Task requirements: Retype the passage from the forum post on VFD power factor below, starting with "VFDs are notorious" and going on through "to your spindle....".

Excerpted text:
※

Originally Posted by
joeavaerage
Hi,
about 2kW is the effective maximum for a 230V single phase household supply. Even then you will need a circuit with at least 2.5mm2
wire and a 20-25A fuse.
VFDs are notorious for drawing large currents relative to their output power. You might imagine that 230V X 10A would supply 2.3kW to your spindle....
in fact it will take nearly DOUBLE the current, ie 20A, to deliver 2.3 kW to a spindle. This phenomenon is called 'power factor'. A plain VFD
will have a power factor of about 0.5 to 0.6. In an ideal world the power factor would be 1.0......that is almost never achieved. If you fit line reactors you could
improve the power factor to about 0.8 to 0.9, or you could possibly use active power factor correction and get close to ideal, say 0.95. Active power
factor correction will cost as much or more than the VFD.

※

Dataset records:
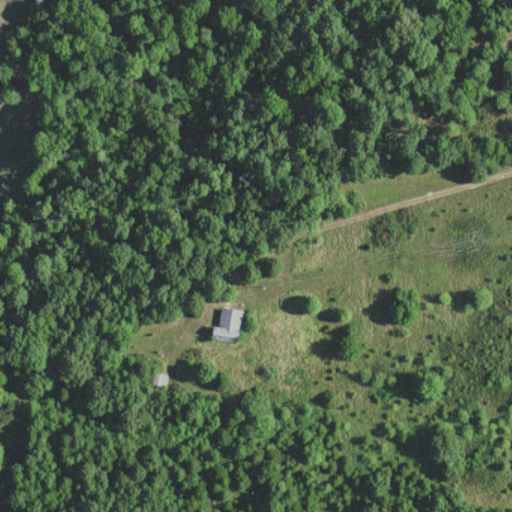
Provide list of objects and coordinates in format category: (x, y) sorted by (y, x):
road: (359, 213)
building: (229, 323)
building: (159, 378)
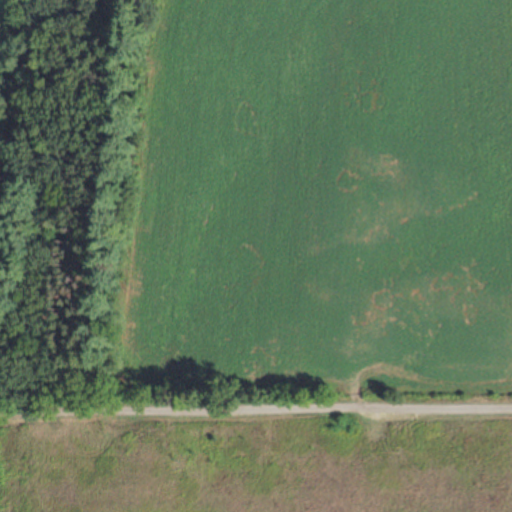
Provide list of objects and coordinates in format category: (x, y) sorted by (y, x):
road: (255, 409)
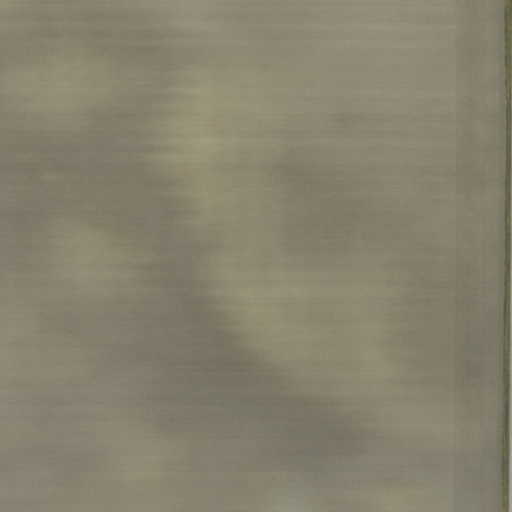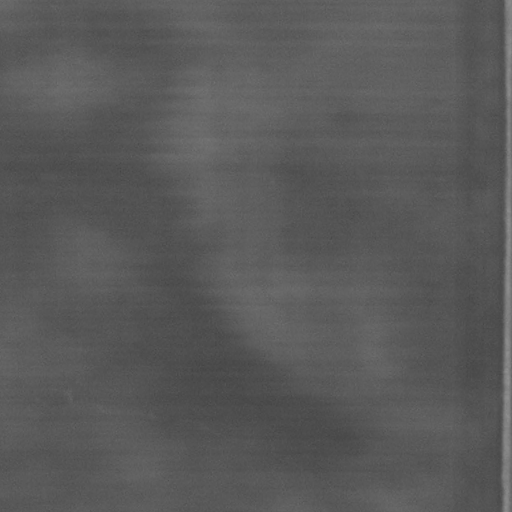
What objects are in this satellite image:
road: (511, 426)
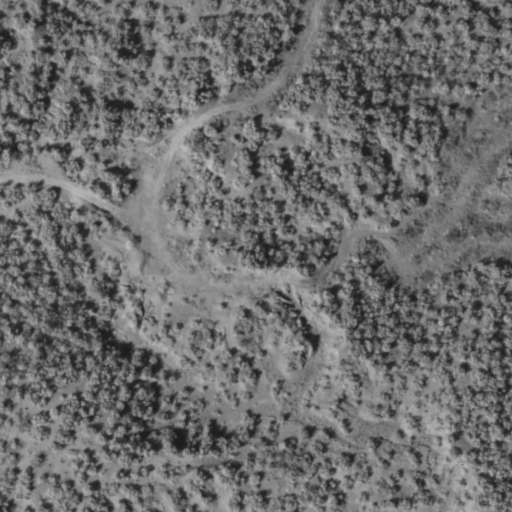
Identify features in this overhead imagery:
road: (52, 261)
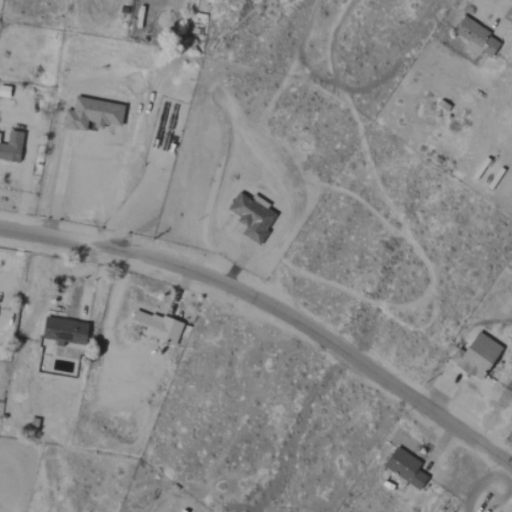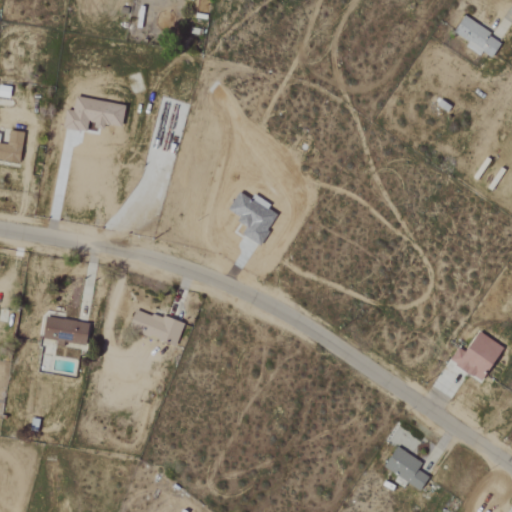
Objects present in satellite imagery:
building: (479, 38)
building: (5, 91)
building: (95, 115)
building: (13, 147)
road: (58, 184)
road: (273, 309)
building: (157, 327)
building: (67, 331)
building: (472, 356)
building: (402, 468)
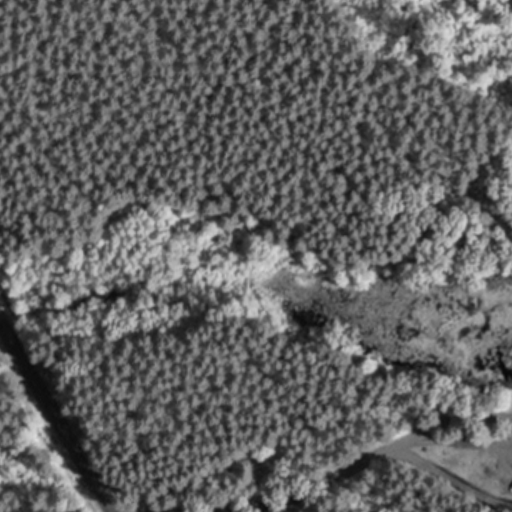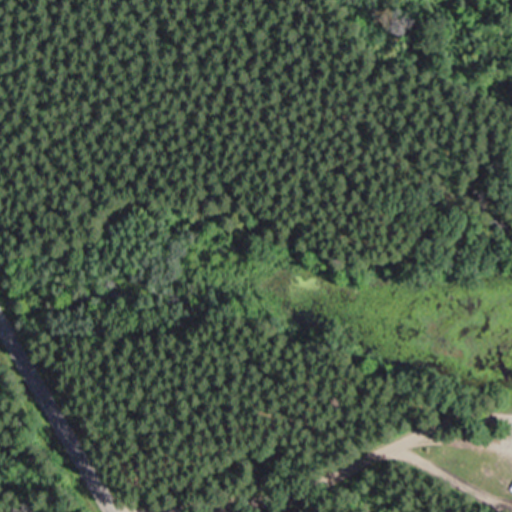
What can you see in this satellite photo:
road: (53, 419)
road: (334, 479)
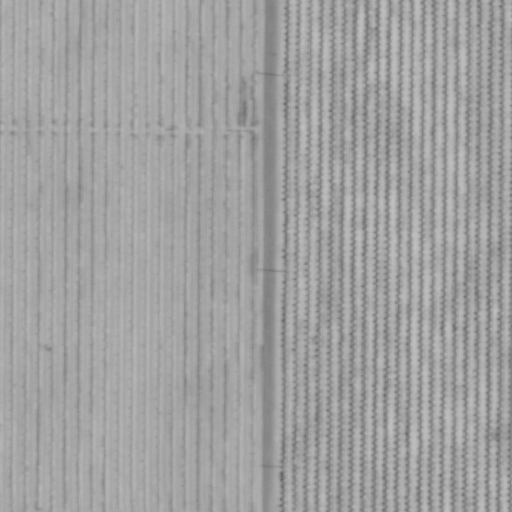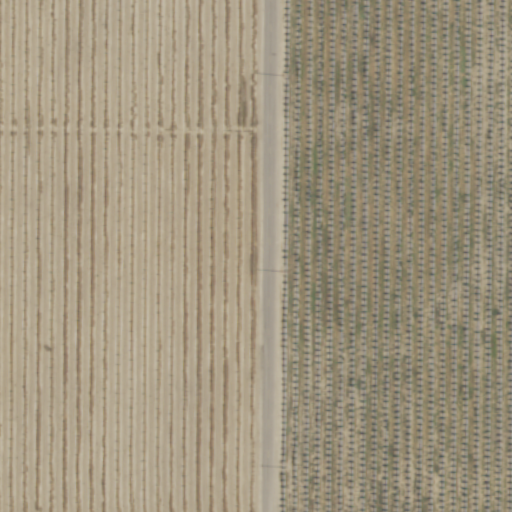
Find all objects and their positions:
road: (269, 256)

※

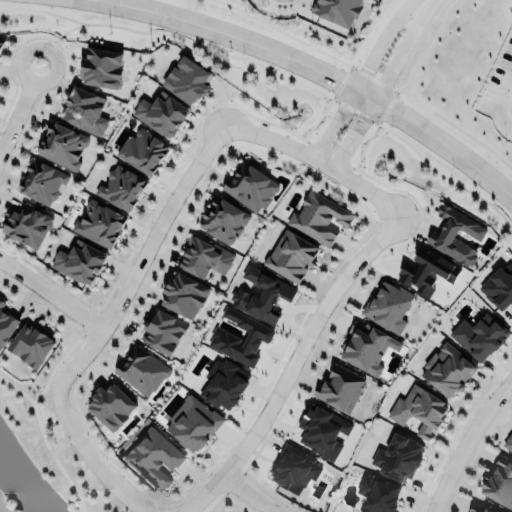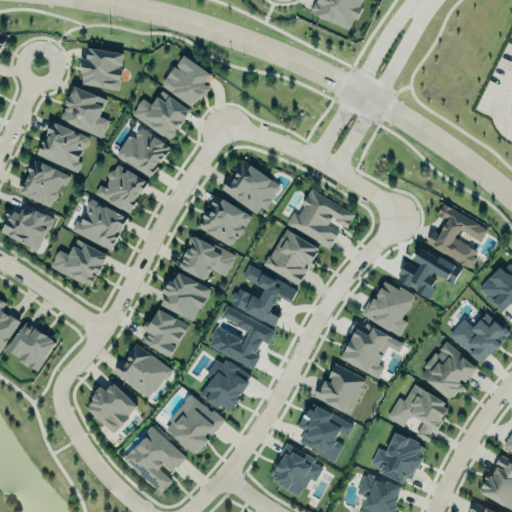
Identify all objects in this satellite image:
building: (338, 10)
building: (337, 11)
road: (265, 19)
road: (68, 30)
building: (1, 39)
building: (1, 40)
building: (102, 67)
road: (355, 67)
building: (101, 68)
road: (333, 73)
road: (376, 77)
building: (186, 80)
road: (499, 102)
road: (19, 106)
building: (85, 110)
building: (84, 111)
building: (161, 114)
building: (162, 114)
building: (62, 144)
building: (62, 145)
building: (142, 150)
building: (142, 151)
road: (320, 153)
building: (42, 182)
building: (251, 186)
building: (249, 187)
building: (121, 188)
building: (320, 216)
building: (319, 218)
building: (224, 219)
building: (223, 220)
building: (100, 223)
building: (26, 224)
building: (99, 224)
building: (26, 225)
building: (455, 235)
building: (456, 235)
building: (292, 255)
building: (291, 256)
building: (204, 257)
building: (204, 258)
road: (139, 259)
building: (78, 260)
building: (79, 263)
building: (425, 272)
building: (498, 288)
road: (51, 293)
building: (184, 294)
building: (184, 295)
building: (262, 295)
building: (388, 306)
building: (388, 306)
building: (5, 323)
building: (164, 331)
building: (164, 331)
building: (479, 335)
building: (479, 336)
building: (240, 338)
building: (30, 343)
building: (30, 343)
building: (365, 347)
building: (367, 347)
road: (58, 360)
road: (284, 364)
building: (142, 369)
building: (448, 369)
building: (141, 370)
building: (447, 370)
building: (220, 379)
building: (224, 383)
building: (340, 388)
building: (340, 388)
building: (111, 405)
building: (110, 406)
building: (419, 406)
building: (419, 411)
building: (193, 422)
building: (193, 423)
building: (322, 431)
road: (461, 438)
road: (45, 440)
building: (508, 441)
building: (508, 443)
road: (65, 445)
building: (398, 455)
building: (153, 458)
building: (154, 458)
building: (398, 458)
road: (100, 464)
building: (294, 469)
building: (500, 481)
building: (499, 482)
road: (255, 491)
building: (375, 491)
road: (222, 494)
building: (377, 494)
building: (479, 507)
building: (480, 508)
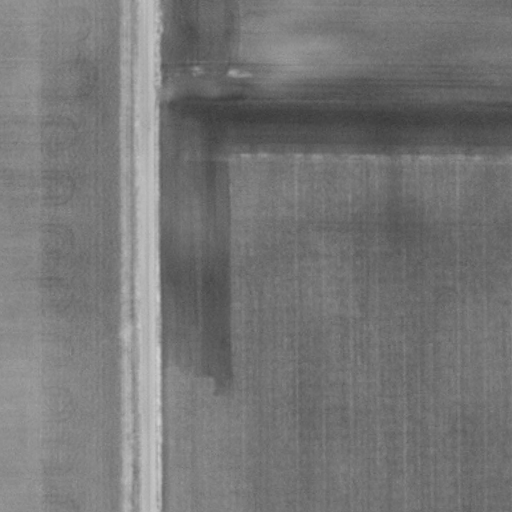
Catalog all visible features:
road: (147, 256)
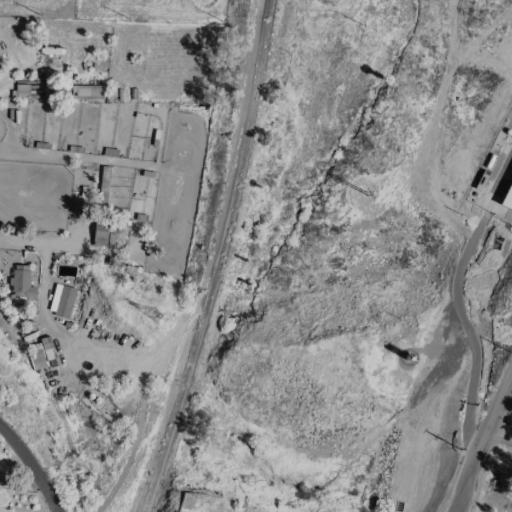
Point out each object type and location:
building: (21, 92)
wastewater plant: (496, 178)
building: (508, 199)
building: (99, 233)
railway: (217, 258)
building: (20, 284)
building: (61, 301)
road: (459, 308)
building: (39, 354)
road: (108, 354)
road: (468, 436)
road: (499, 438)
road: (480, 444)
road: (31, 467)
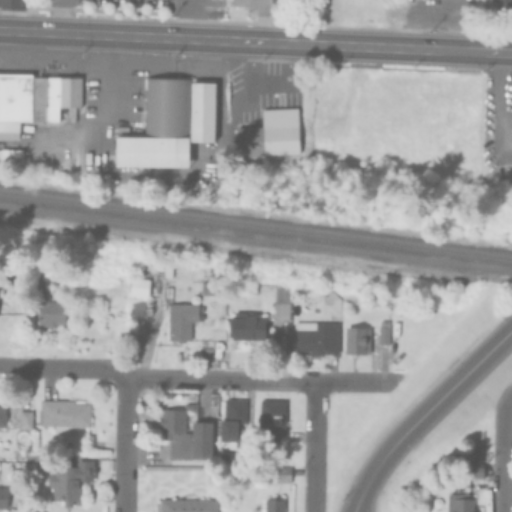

※

Exercise answer:
VFDs are notorious for drawing large currents relative to their output power. You might imagine that 230V X 10A would supply 2.3kW to your spindle....